Junto con la delicada cuestión de las pérdidas que sufren los «boys», el calendario de retirada de las tropas norteamericanas sigue siendo cuestión polémica en Estados Unidos y es uno de los principales temas de la elección presidencial de noviembre.

Casi 30.000 soldados fueron enviados como refuerzo a Irak a comienzos de 2007, en particular a Bagdad, para el lanzamiento, en febrero de ese año, de un vasto plan para dar seguridad a la capital.

Esta ofensiva, junto el hábil estrategia de movilizar a ex insurgentes sunitas para luchar contra Al Qaida, así­ como una tregua de la principal milicia chiita del paí­s, permitió una relativa mejora de la seguridad en Bagdad y en varias otras provincias.
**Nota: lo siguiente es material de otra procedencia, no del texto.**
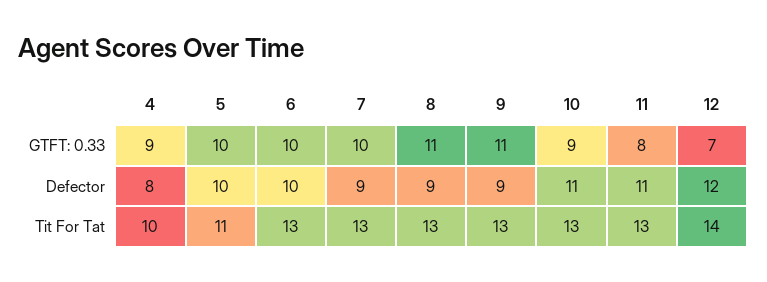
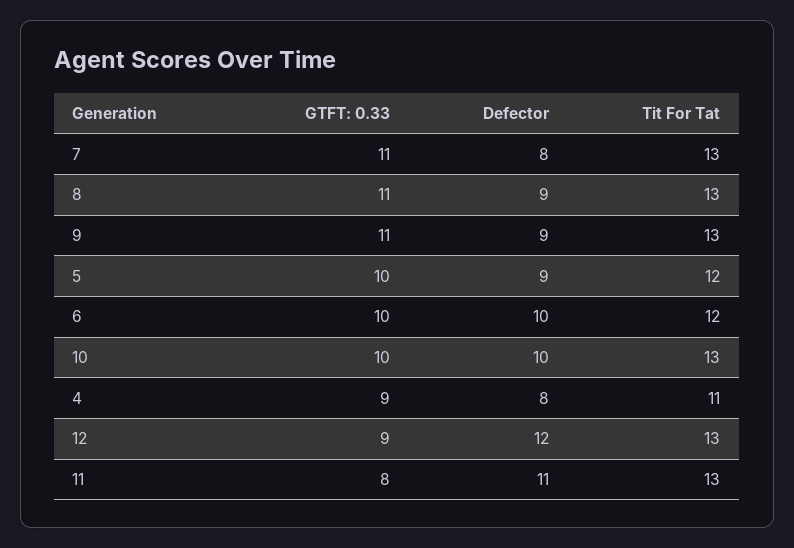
7, GTFT: 0.33: 10 -> 11
10, GTFT: 0.33: 9 -> 10
12, GTFT: 0.33: 7 -> 9
5, Defector: 10 -> 9
7, Defector: 9 -> 8
10, Defector: 11 -> 10
4, Tit For Tat: 10 -> 11
5, Tit For Tat: 11 -> 12
6, Tit For Tat: 13 -> 12
12, Tit For Tat: 14 -> 13

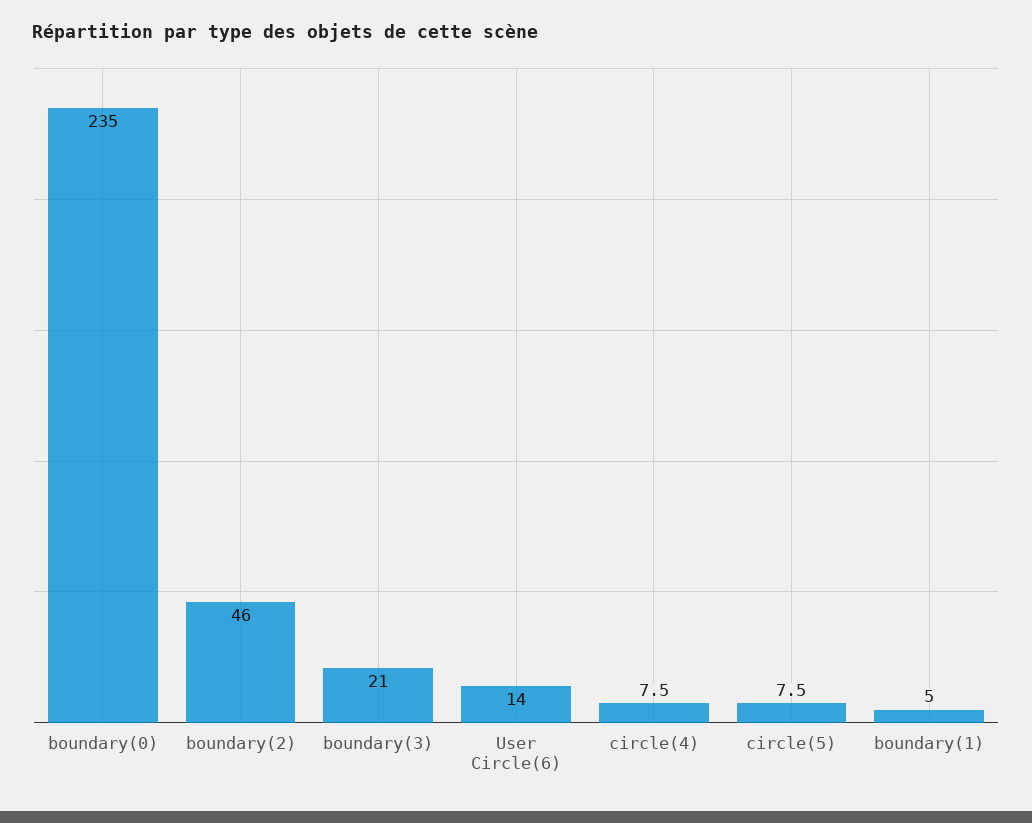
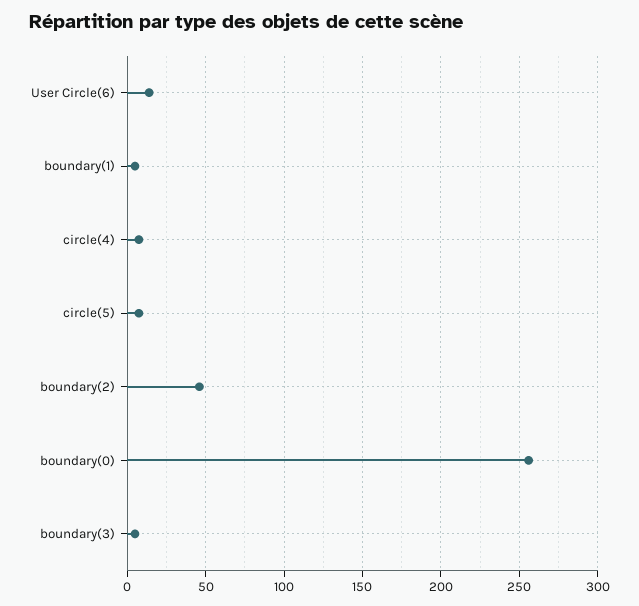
boundary(0): 235 -> 255
boundary(3): 21 -> 5

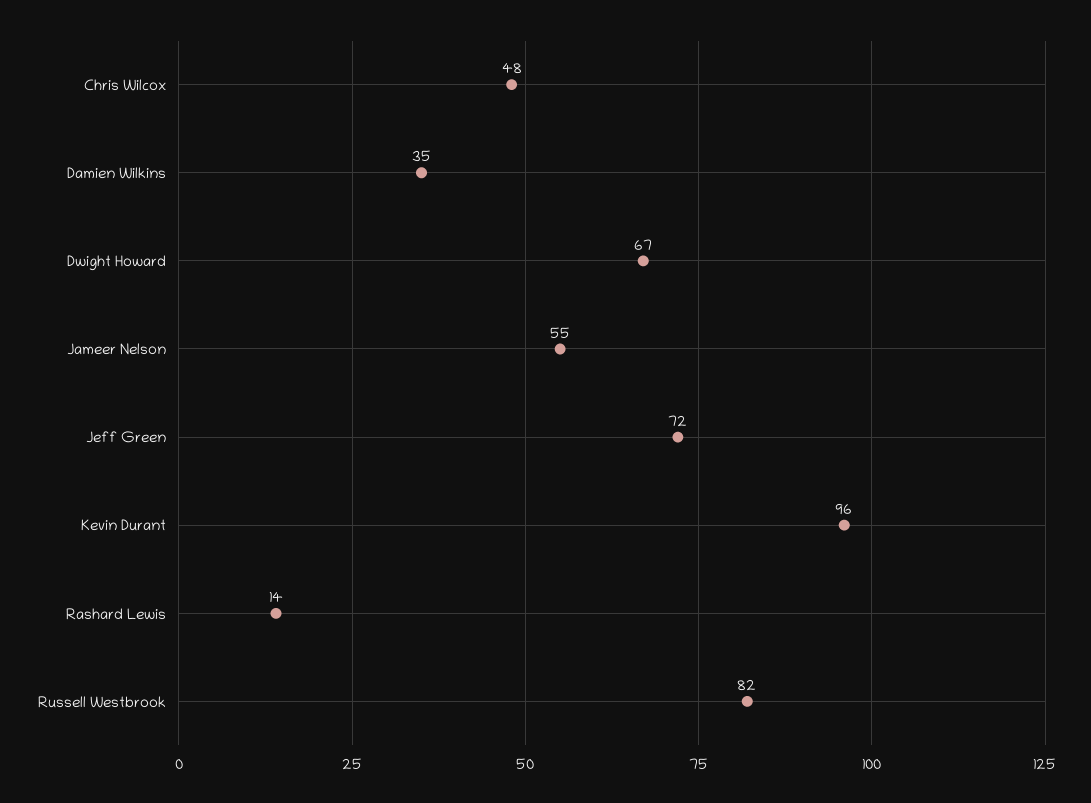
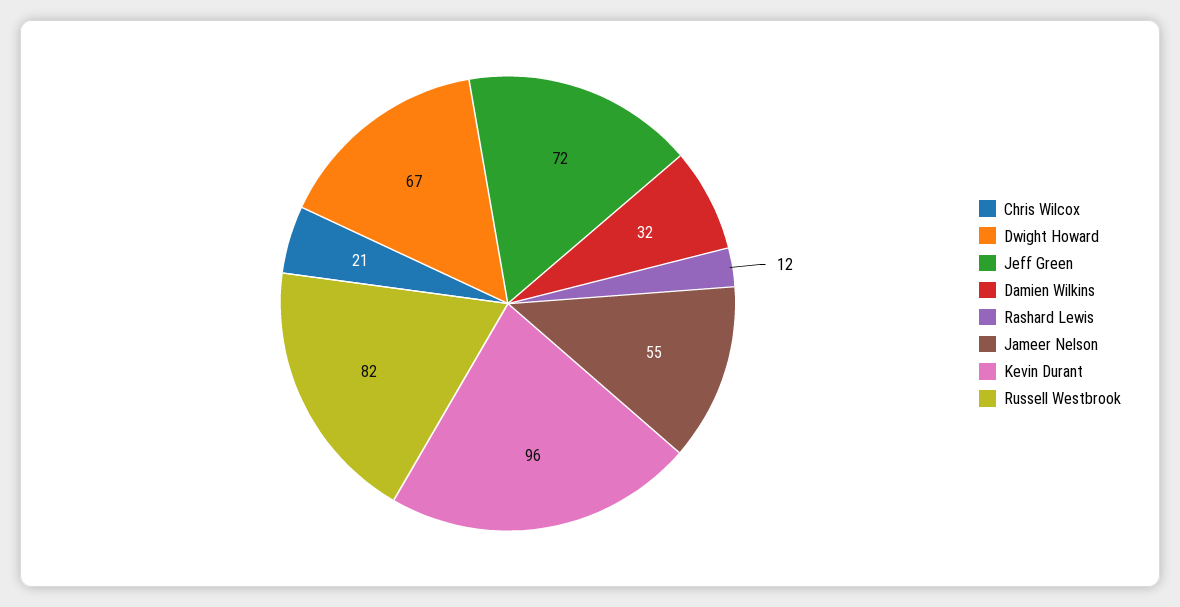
Chris Wilcox: 48 -> 21
Damien Wilkins: 35 -> 32
Rashard Lewis: 14 -> 12

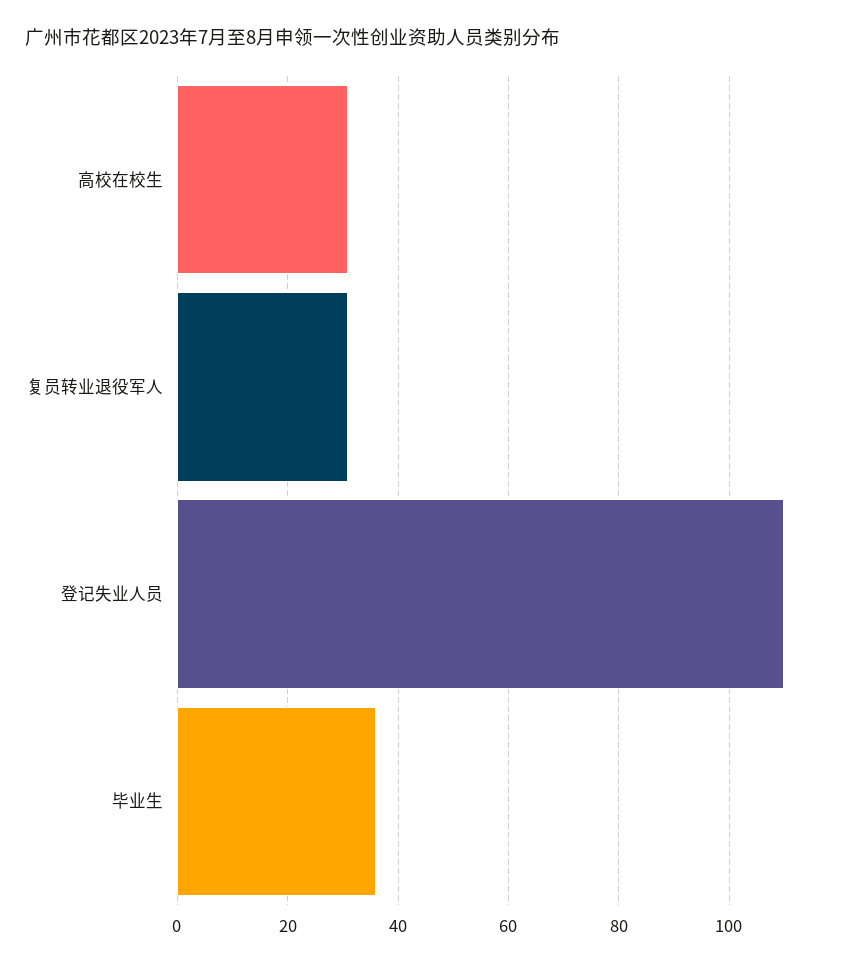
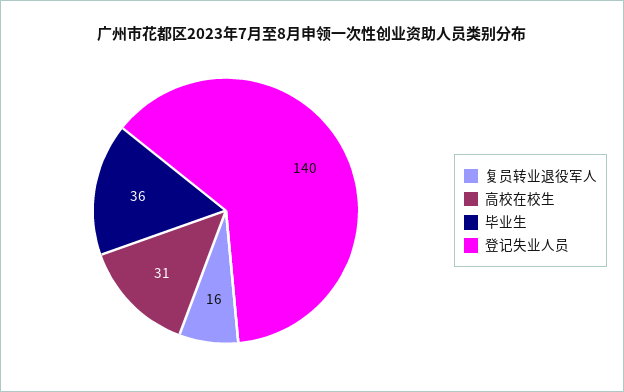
复员转业退役军人: 30 -> 16
登记失业人员: 110 -> 140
A comienzos de 2008, sin embargo, se ha visto nuevos brotes de violencia y una reanudación de los ataques a gran escala contra los civiles.

Las cifras oficiales de los muertos no toman en cuenta a los empleados civiles del Departamento de Defensa norteamericano, 430 de los cuales habrí­an perecido, según una lista parcial de www.icasualties.org.

Finalmente, el número de ví­ctimas iraquí­es de la guerra sigue siendo desconocido hasta hoy y es materia de diferentes cálculos, que van desde unos 100.000 hasta 1 millón de muertos, según las fuentes.

Siente pena


El presidente George W. Bush se enteró con «pena» que el número de estadounidenses muertos en Irak habí­a llegado a 4.000 y asume su responsabilidad personal por las decisiones tomadas, declaró hoy la portavoz de la Casa Blanca, Dana Perino.